Stored data entries →
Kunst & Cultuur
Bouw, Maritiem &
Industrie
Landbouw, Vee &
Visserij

WHAT TO PRODUCE → Copy the entries above exactly. Miss none of them.

TASK RESULT →
Kunst & Cultuur
Bouw, Maritiem &
Industrie
Landbouw, Vee &
Visserij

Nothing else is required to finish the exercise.